Whale watching, già: capodogli, tursiopi, stenelle e balenottere sono di casa nei mari del golfo di Napoli, Capri compresa. «Le acque a ovest di Capri fanno già parte di quella che la comunità scientifica internazionale ha definito una Important Marine Mammal Area (IMMA) per il capodoglio», spiega la cetologa Barbara Mussi, presidente di Oceanomare Delphis, una onlus che monitora i cetacei nel Tirreno, con base a Casamicciola, sull’isola d’Ischia. «L’area marina di Capri – aggiunge – costituirebbe un prolungamento pelagico dell’AMP di Punta Campanella, e dal punto di vista dei cetacei – auspicando una perimetrazione generosa – potrebbe offrire tutela a specie importanti come balenottera comune, capodoglio e grampo.

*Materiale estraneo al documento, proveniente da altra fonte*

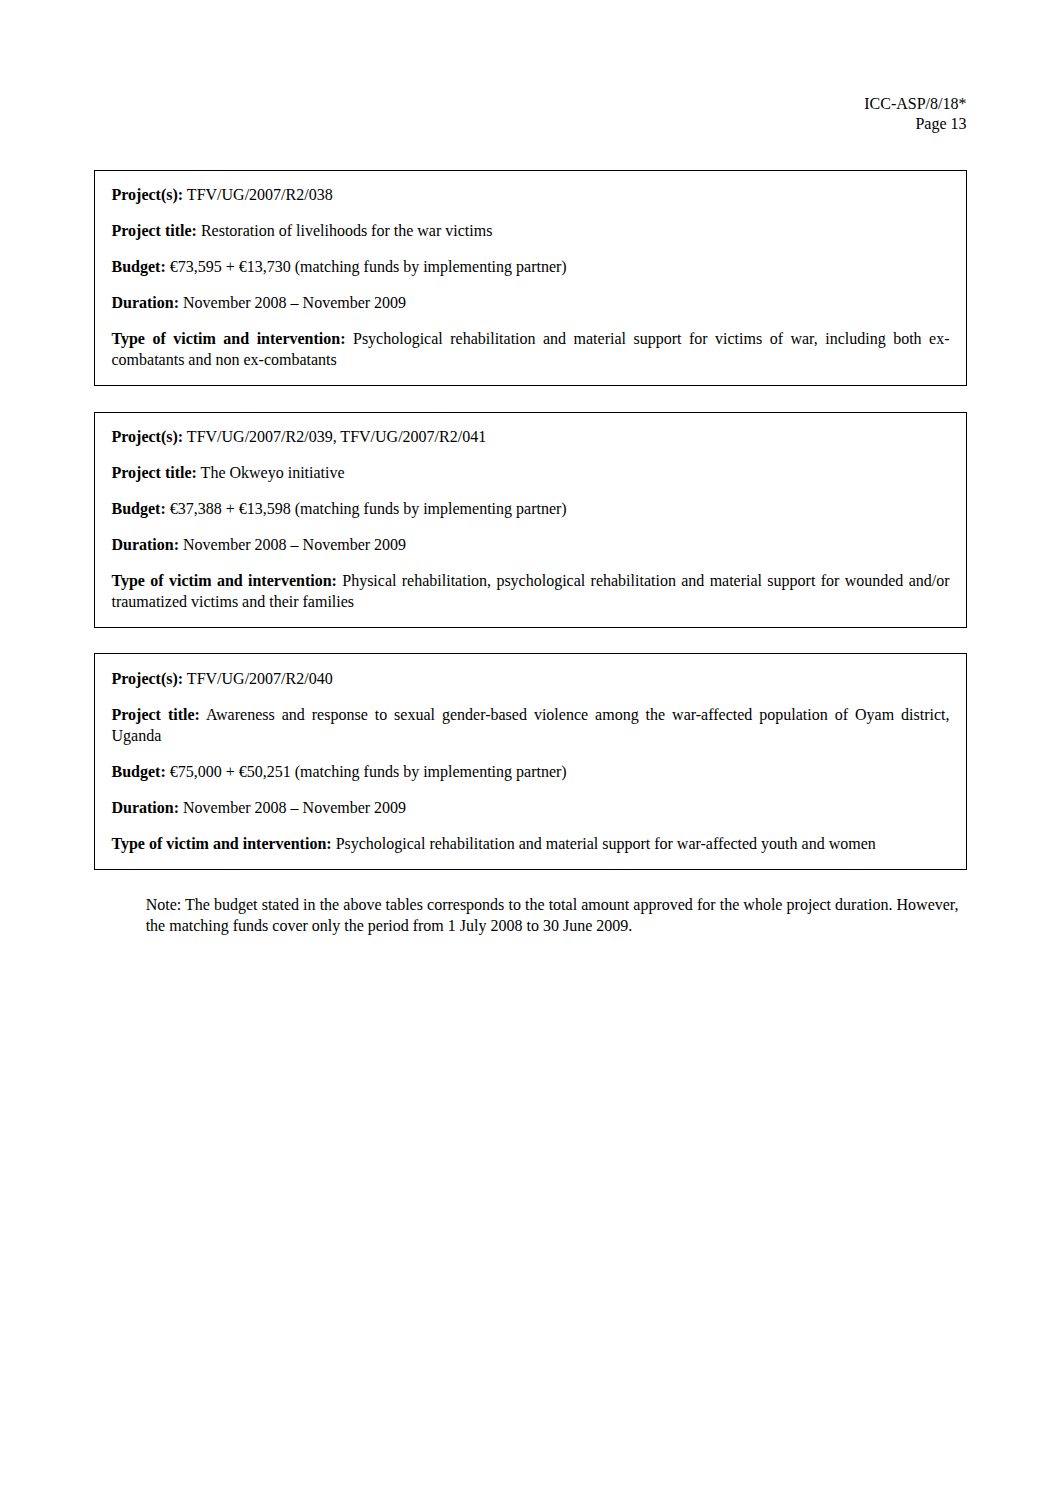ICC-ASP/8/18* Page 13
Project(s): TFV/UG/2007/R2/038
Project title: Restoration of livelihoods for the war victims
Budget: €73,595 + €13,730 (matching funds by implementing partner)
Duration: November 2008 – November 2009
Type of victim and intervention: Psychological rehabilitation and material support for victims of war, including both ex-combatants and non ex-combatants
Project(s): TFV/UG/2007/R2/039, TFV/UG/2007/R2/041
Project title: The Okweyo initiative
Budget: €37,388 + €13,598 (matching funds by implementing partner)
Duration: November 2008 – November 2009
Type of victim and intervention: Physical rehabilitation, psychological rehabilitation and material support for wounded and/or traumatized victims and their families
Project(s): TFV/UG/2007/R2/040
Project title: Awareness and response to sexual gender-based violence among the war-affected population of Oyam district, Uganda
Budget: €75,000 + €50,251 (matching funds by implementing partner)
Duration: November 2008 – November 2009
Type of victim and intervention: Psychological rehabilitation and material support for war-affected youth and women
Note: The budget stated in the above tables corresponds to the total amount approved for the whole project duration. However, the matching funds cover only the period from 1 July 2008 to 30 June 2009.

Inoltre, come per il Regno di Nettuno, anche Capri potrebbe avere una zona di tutela speciale espressamente pensata per i cetacei».
Dalla dirimpettaia Punta Campanella, l’area marina protetta, al vicino Regno di Nettuno, che abbraccia Ischia e Procida: ha il polso della situazione Antonino Miccio, passato dalla direzione della prima alla direzione dell’altro. «La scelta della conservazione, in questo momento storico, è una scelta strategica per il futuro dell’economia e della qualità della vita dei nostri luoghi – spiega -. Il golfo di Napoli e le sue isole sono un unicum dal punto di vista geologico, ambientale e culturale. Il mare, poi, è caratterizzato da habitat diversi e straordinari che necessitano di adeguata protezione: con Capri, avremmo un sistema di aree marine che abbraccerebbe l’intero golfo, favorendo un turismo di qualità attento alla cultura e all’ambiente». Una scelta conveniente, una scelta necessaria.